Thomas Leo “Tom” Clancy, Jr. (April 12, 1947 – October 1, 2013) was an American novelist and historian best known for his technically detailed espionage and military science storylines set during and in the aftermath of the Cold War, and for video games that bear his name for licensing and promotional purposes. Seventeen of his novels were bestsellers, and more than 100 million copies of his books are in print. His name was also a brand for similar movie scripts written by ghost writers and non-fiction books on military subjects. He was a part-owner of the Baltimore Orioles and Vice Chairman of their Community Activities and Public Affairs committees.

Excerpted records
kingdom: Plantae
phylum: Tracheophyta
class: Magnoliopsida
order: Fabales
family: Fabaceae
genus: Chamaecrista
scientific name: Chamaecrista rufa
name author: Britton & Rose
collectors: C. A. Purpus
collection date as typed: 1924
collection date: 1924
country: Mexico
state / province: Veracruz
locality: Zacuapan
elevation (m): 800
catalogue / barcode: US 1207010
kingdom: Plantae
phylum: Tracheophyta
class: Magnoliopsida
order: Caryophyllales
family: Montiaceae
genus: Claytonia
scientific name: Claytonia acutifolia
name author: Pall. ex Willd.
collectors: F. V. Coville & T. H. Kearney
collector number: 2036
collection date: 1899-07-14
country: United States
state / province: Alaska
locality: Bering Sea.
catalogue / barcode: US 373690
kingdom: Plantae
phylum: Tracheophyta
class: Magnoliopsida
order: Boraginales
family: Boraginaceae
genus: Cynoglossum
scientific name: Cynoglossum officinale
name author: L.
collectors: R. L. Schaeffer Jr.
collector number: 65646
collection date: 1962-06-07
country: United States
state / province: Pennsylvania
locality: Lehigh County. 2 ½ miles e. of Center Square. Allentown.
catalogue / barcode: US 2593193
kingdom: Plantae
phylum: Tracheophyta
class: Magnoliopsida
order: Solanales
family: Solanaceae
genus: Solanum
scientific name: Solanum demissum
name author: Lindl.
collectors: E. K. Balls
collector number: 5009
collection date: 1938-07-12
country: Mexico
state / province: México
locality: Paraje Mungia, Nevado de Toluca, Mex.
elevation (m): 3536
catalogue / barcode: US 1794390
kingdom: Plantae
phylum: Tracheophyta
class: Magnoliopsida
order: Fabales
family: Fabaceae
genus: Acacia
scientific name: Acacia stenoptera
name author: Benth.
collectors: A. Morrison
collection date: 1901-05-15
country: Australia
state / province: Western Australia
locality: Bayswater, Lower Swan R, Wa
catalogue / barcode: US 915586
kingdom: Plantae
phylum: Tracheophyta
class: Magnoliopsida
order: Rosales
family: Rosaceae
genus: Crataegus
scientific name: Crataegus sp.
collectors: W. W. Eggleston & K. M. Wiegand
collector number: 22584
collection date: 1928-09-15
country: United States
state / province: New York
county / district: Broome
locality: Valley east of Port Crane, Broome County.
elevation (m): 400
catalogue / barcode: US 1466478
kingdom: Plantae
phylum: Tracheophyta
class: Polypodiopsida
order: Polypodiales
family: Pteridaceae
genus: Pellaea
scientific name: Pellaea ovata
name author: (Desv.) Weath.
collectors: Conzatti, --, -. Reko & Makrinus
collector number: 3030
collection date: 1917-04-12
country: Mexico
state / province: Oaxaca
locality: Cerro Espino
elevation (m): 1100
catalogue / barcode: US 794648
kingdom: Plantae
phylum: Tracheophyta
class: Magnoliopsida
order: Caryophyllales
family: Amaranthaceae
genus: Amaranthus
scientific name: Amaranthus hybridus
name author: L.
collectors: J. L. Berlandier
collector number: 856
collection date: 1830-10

Complete the following
1 > Translate this sentence from the Tom Clancy passage into Spanish: "Seventeen of his novels were bestsellers, and more than 100 million copies of his books are in print."
2 > Resume the Tom Clancy passage after its last sentence and write a few more sentences.
The records are taken from a different source than the text.

Expected results
1 > Diecisiete de sus novelas fueron éxitos de ventas, y hay impresos más de 100 millones de ejemplares de sus libros.

2 >
Clancy died on October 1, 2013, of an undisclosed illness at Johns Hopkins Hospital, near his Baltimore home. Clancy is survived by his wife, Alexandra; their daughter, Alexis; and four children from his marriage to Wanda King: Michelle Bandy, Christine Blocksidge, Kathleen Clancy, and Thomas Clancy III. The Chicago Tribune quoted Pulitzer Prize-winning author Stephen Hunter as saying, “When he published The Hunt for Red October he redefined and expanded the genre and as a consequence of that, a lot of people were able to publish such books who had previously been unable to do so.”
John Gresham, a co-author and researcher with Clancy on several books attributed Clancy’s death to heart problems: “Five or six years ago Tom suffered a heart attack and he went through bypass surgery. It wasn’t that he had another heart attack, [his heart] just wore out.”